The 2009 deadline is likely to loom large for the National Security Personnel System, the name of the Defense initiative. Pentagon officials will have to weigh the worth of implementing difficult and contentious changes in labor rules that may be in effect for only two years.
Officials also will have to evaluate whether to ask Congress to extend the deadline -- something the Democrats in charge may not want to do given their close alliance with union leaders. The House last week approved a rollback of the National Security Personnel System, as urged by unions. The measure has drawn a veto threat from the White House.
Joyce Frank, the NSPS spokeswoman, said officials are studying the decision, released Friday by the U.S. Court of Appeals for the District of Columbia Circuit, "prior to making any decisions on the next steps."

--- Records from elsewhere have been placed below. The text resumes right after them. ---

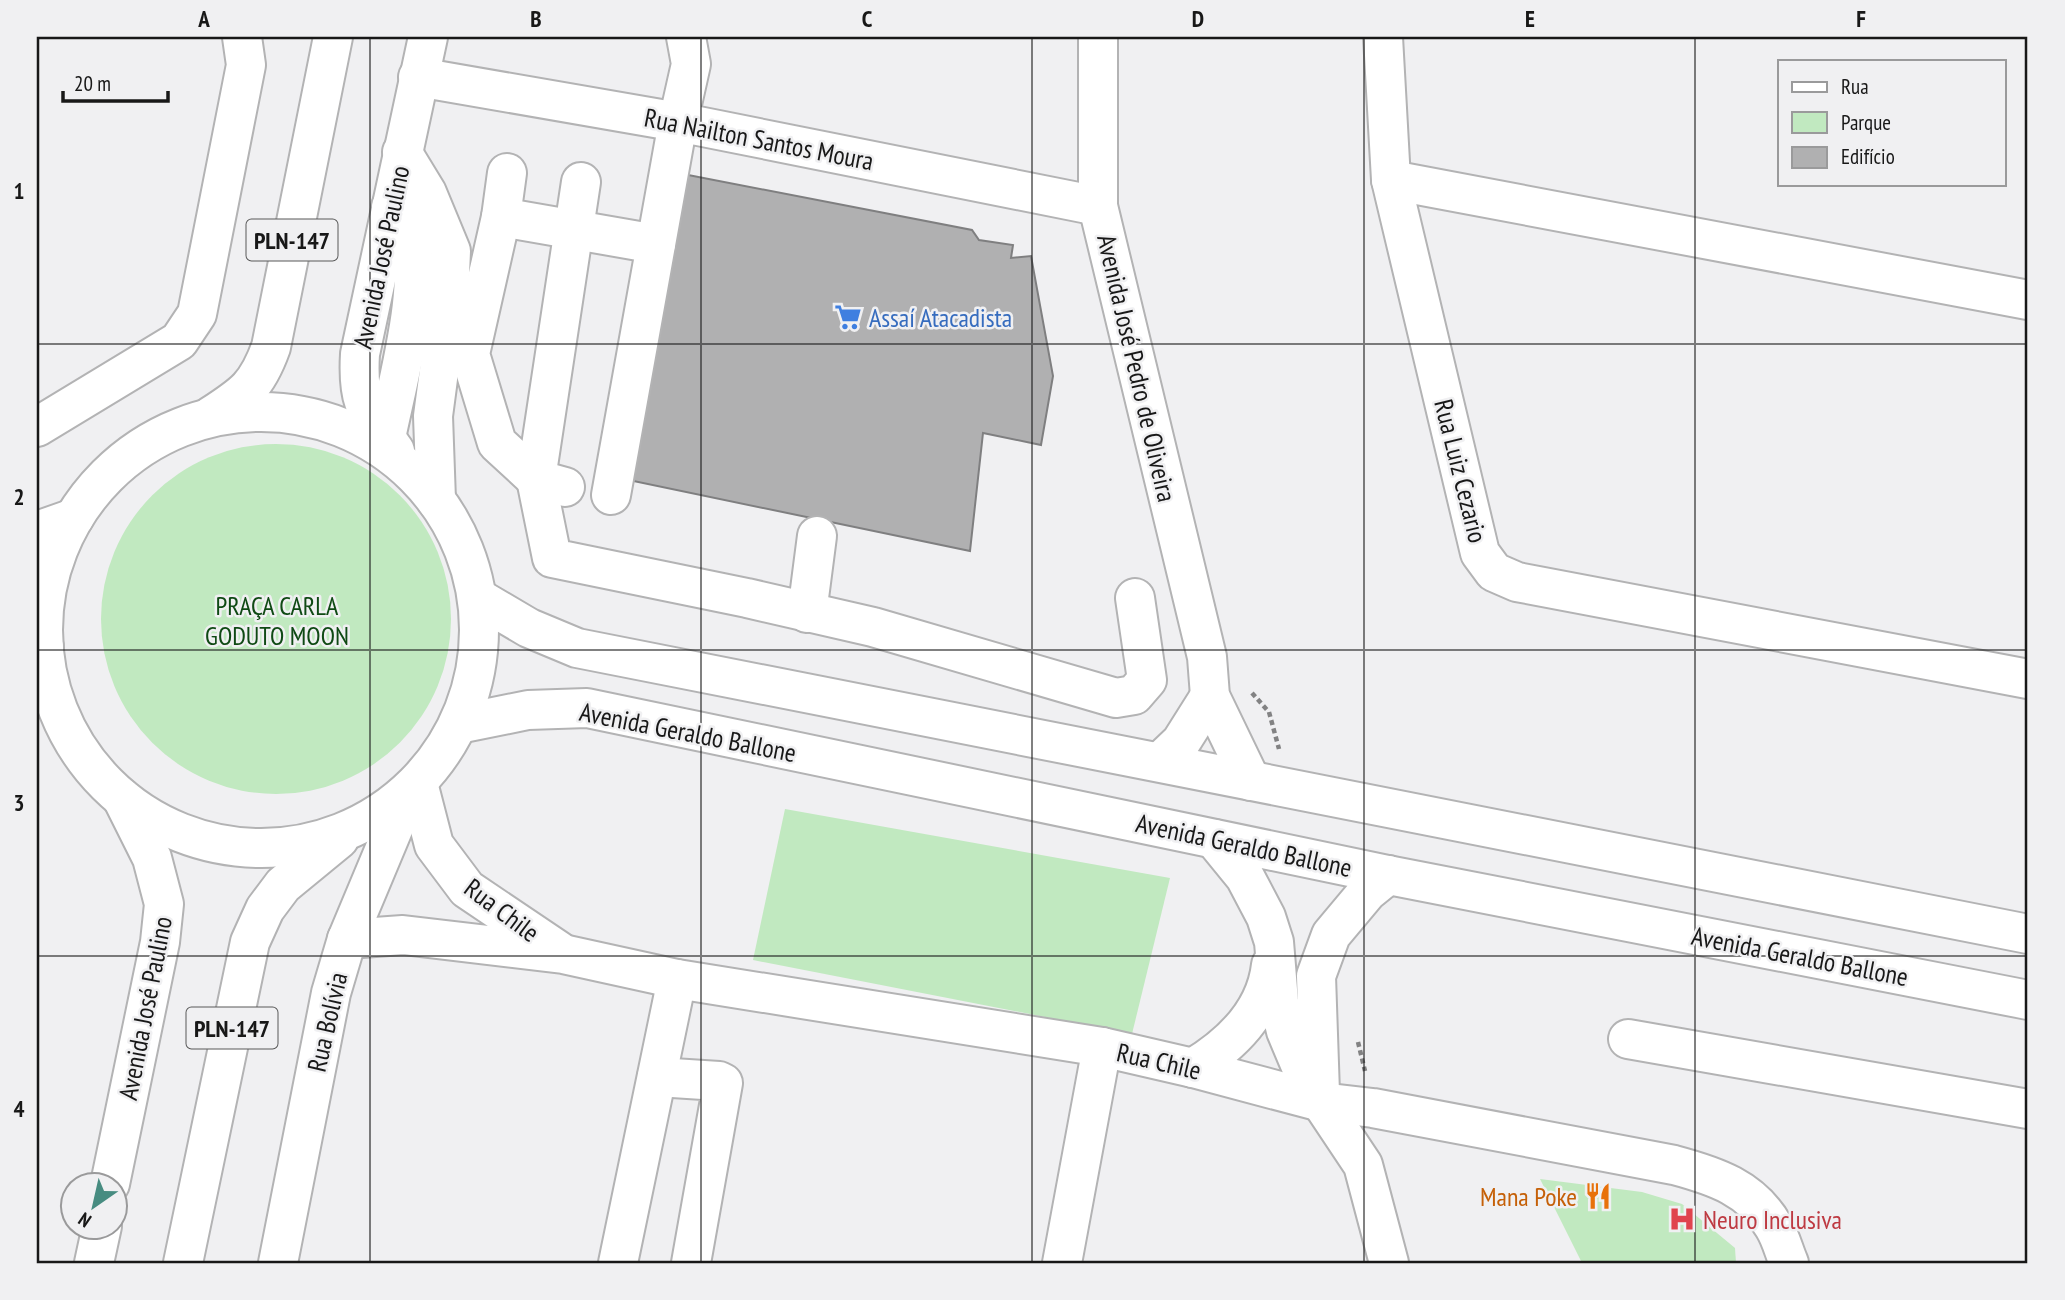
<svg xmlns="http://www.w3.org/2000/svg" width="2065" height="1300" font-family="'PT Sans Narrow',sans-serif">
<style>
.green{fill:#c1e9c0}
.building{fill:#b0b0b1;stroke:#7f7f80;stroke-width:2}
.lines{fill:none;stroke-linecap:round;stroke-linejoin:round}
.minor-casing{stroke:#b3b3b4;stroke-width:42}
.major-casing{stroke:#b3b3b4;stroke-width:42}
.path{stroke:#828283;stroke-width:4.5;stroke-dasharray:5 3.5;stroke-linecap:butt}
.minor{stroke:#fff;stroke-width:38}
.major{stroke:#fff;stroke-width:38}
.grid{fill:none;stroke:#181818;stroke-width:2;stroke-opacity:0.55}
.labels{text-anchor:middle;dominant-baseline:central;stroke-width:5;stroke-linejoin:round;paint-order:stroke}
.shield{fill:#f0f0f2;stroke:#595959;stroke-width:2}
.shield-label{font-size:24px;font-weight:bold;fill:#181818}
.street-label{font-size:26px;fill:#181818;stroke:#f0f0f2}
.shop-label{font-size:26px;fill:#366cbe;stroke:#f0f0f2;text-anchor:start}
.park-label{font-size:26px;fill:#0f4a14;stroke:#f0f0f2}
.food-label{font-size:26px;fill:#c56008;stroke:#f0f0f2;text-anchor:end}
.health-label{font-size:26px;fill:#be3a42;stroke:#f0f0f2;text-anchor:start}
.neatline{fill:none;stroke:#181818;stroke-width:2.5}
.grid-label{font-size:23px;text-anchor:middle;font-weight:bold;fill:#181818}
</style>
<rect width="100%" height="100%" fill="#f0f0f2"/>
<g class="green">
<circle cx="276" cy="619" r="175"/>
<path d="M 785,809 L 1170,878 L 1132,1034 L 753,960 Z"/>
<path d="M 1540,1179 L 1642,1192 L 1682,1204 L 1735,1248 L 1736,1263 L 1582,1263 Z"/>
</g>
<path class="building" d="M 683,174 L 972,230 L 979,240 L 1013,245 L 1011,258 L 1031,256 L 1053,376 L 1041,445 L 983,433 L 970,551 L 619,478 Z"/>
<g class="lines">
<defs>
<g id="minor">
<path d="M 1098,37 L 1098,206 L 1207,657 L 1210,696 L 1251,781"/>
<path d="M 1383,37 L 1391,180 L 1480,553 L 1494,572 L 1517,582 L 2028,679"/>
<path d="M 418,77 L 678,122 L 1098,206"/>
<path d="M 402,152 L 427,193 L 451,251 L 449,296 L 433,416 L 436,500"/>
<path d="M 507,173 L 501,217 L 656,244"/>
<path d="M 1391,180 L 2028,300"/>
<path d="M 581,182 L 536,479 L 552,558 L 747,598 L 873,627 L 1116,698 L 1134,695 L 1147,680 L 1135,598"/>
<path d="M 501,217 L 470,354 L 497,443 L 536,479 L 565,487"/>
<path d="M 37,427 L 179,341 L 197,314 L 246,65 L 242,37"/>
<path d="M 386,438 C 396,387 430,269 405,224 C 402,218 395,212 391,207"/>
<path d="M 611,495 L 678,122 L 691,64 L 686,37"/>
<path d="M 37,531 L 74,518"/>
<path d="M 478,598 L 529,628 L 577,648 L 2028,934"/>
<path d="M 807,613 L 817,536"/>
<path d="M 37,642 L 44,647"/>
<path d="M 459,724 L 528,710 L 587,708 L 1388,875 L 2028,1000"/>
<path d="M 1160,762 L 1181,742 L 1210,696"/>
<path d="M 418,783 L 434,845 L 467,889 L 559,951"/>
<path d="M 1214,839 L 1245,877 L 1266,917 L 1274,942 L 1279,1002 L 1286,1031 L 1307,1081 L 1363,1165 L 1389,1263"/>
<path d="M 347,939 L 403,935 L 563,954 L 677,979 L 1102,1047 L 1193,1068 L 1321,1102 L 1373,1108 L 1674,1165 C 1715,1176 1752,1188 1774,1227 C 1781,1238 1784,1252 1789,1263"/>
<path d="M 1628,1039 L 2028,1109"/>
<path d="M 1193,1068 C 1231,1045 1266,1011 1271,965"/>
<path d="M 657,1077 L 719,1081 L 723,1083 L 691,1263"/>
<path d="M 1320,1093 L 1316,976 L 1331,935 L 1367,892 L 1388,875"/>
<path d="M 278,1263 L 331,993 L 347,939 L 409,791"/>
<path d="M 618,1263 L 677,979"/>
<path d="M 1062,1263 L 1102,1047"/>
</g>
<g id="major">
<circle cx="261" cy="630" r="218"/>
<path d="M 211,416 C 245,394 257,386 271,347 L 333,37"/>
<path d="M 395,451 C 367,411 357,405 360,354 L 428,37"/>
<path d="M 110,1184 L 160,942 L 164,904 L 152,858 L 122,798"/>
<path d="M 94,1263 L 102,1226"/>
<path d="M 183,1263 L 250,942 L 265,909 L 283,885 L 339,839"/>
</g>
</defs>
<use href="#minor" class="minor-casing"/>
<use href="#major" class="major-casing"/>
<g class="path">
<path d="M 1252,693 L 1269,712 L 1279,749"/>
<path d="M 1358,1042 L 1365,1071"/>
</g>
<use href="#minor" class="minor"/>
<use href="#major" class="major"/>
</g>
<path class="grid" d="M 370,37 L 370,1263M 701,37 L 701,1263M 1032,37 L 1032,1263M 1364,37 L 1364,1263M 1695,37 L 1695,1263M 37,344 L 2028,344M 37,650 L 2028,650M 37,956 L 2028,956"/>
<defs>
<symbol id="supermarket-bare" viewBox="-9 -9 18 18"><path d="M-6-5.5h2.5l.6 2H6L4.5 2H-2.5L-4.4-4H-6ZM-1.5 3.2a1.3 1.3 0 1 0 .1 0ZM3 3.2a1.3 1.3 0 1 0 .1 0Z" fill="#3f7fe0" stroke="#f0f0f2" stroke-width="2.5" paint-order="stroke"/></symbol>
<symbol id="restaurant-bare" viewBox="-9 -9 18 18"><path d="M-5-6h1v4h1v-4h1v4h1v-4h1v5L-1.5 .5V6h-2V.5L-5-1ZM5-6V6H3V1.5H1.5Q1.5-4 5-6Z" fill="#e8710a" stroke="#f0f0f2" stroke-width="2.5" paint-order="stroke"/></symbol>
<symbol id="hospital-bare" viewBox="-9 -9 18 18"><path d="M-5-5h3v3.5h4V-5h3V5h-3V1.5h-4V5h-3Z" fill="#e0444e" stroke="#f0f0f2" stroke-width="2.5" paint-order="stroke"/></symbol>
</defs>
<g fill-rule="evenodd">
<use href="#supermarket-bare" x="829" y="298" width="38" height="38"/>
<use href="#restaurant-bare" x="1579" y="1177" width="38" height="38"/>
<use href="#hospital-bare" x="1663" y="1200" width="38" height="38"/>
</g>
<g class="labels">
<g class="shield">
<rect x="246.5" y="219.5" width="91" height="41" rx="5"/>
<rect x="186.5" y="1007.5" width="91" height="41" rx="5"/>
</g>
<g class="shield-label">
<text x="292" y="240">PLN-147</text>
<text x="232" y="1028">PLN-147</text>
</g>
<g class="street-label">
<text transform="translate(759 139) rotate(11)">Rua Nailton Santos Moura</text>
<text transform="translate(381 257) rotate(-78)">Avenida José Paulino</text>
<text transform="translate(1137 368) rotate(77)">Avenida José Pedro de Oliveira</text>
<text transform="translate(1461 471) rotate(76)">Rua Luiz Cezario</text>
<text transform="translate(688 732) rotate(11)">Avenida Geraldo Ballone</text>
<text transform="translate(1244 845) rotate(12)">Avenida Geraldo Ballone</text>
<text transform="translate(502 910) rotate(37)">Rua Chile</text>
<text transform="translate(1800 956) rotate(11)">Avenida Geraldo Ballone</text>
<text transform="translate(145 1008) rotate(-79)">Avenida José Paulino</text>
<text transform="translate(327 1022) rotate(-77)">Rua Bolívia</text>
<text transform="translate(1159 1061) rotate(13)">Rua Chile</text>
</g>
<g class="shop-label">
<text x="869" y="317">Assaí Atacadista</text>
</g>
<g class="park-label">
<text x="277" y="605">PRAÇA CARLA<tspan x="277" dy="30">GODUTO MOON</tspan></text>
</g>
<g class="food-label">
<text x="1577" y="1196">Mana Poke</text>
</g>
<g class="health-label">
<text x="1703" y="1219">Neuro Inclusiva</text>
</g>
</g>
<rect width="2065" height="1300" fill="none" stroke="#f0f0f2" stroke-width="77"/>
<rect x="1778" y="60" width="228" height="126" fill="#f0f0f2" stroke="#9a9a9b" stroke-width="2"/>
<rect x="1792" y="82" width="35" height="10" fill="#ffffff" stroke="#9a9a9b" stroke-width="2"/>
<text x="1841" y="94" font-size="21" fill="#181818">Rua</text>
<rect x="1792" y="112" width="35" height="21" fill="#c1e9c0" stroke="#9a9a9b" stroke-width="2"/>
<text x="1841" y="130" font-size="21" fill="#181818">Parque</text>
<rect x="1792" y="147" width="35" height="21" fill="#b0b0b1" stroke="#9a9a9b" stroke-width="2"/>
<text x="1841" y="164" font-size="21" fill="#181818">Edifício</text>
<g transform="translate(94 1206) rotate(214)"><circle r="33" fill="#f0f0f2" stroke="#9a9a9b" stroke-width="2"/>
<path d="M0-5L12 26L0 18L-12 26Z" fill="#478c81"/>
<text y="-10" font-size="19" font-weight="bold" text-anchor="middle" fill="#181818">N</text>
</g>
<path d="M63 91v10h105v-10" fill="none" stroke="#181818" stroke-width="3.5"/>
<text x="74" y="91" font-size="21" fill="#181818" stroke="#f0f0f2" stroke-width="5" paint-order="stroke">20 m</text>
<rect x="38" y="38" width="1988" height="1224" class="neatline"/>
<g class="grid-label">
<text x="204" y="27">A</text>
<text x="536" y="27">B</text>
<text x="867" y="27">C</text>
<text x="1198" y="27">D</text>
<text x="1530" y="27">E</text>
<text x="1861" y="27">F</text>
<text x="19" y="199">1</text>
<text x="19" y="505">2</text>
<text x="19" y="811">3</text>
<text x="19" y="1117">4</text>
</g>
</svg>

The decision, Frank said, "confirms the department's direction with important personnel reforms in support of our critical national security mission. The court found that the manner in which NSPS was designed and implemented provided appropriate due process and employee protections."
John Gage, president of the American Federation of Government Employees, said the United DoD Workers Coalition, a group of about 30 unions, would announce "our legal strategy" at a news conference today. He noted that the decision came from a three-judge panel at the appeals court and said that the union has the option to ask the full appeals court for a rehearing.
Friday's decision, Gage said, "opens the door for everything -- all aspects of NSPS." But, he added, "we're never going to stop fighting this thing," pledging that his union would step up efforts to have the Senate join the House in abolishing parts of the National Security Personnel System, especially provisions that curtail union rights.
The court said the 2009 deadline on union rights does not apply to NSPS regulations that will give the Pentagon broad leeway in drawing up new rules for hiring, assigning, deploying, promoting and laying off employees.
Unions have traditionally had a voice in work assignments, shift rotations and overtime through their contracts, a practice that some officials view as infringing on management rights. Gage and Frank said the exception to the 2009 deadline was under review to determine what it might mean when NSPS reverts to standard bargaining rules.
The National Security Personnel System is being phased in and covers about 114,000 non-union employees. If completed as planned, nearly 700,000 Defense employees would convert to the new system, which seeks to more rigorously link pay raises to job performance ratings. The NSPS also requires employees to appeal major disciplinary actions to Defense officials before they can gain access to an independent board and to the courts.
The idea, officials said, is to build a system that rewards the best workers and values top-notch job performance. Pentagon leaders have portrayed current rules, which they believe mostly reward employees based on their length of service, as outdated.
Last week's court ruling underscored the controversy that has swirled around the NSPS from its start.
The appeals court judges said that members of Congress in 2003 made contradictory statements on the meaning of the law creating the NSPS, and Judge Brett M. Kavanaugh, who filed the majority opinion, called the law a "statutory puzzle" with a few provisions that appear to be in conflict at first glance.
After the Pentagon published regulations for the National Security Personnel System in February 2005, unions sued to stop them. A year later, U.S. District Judge Emmet G. Sullivan blocked the Pentagon from implementing much of the NSPS. Sullivan objected that the NSPS regulations would "entirely eviscerate collective bargaining."
Friday's decision, with Kavanaugh and Judge Stephen F. Williams in the majority and Judge David S. Tatel dissenting, reversed Sullivan's judgment.
"We uphold the DOD regulations at issue in this appeal," Kavanaugh wrote.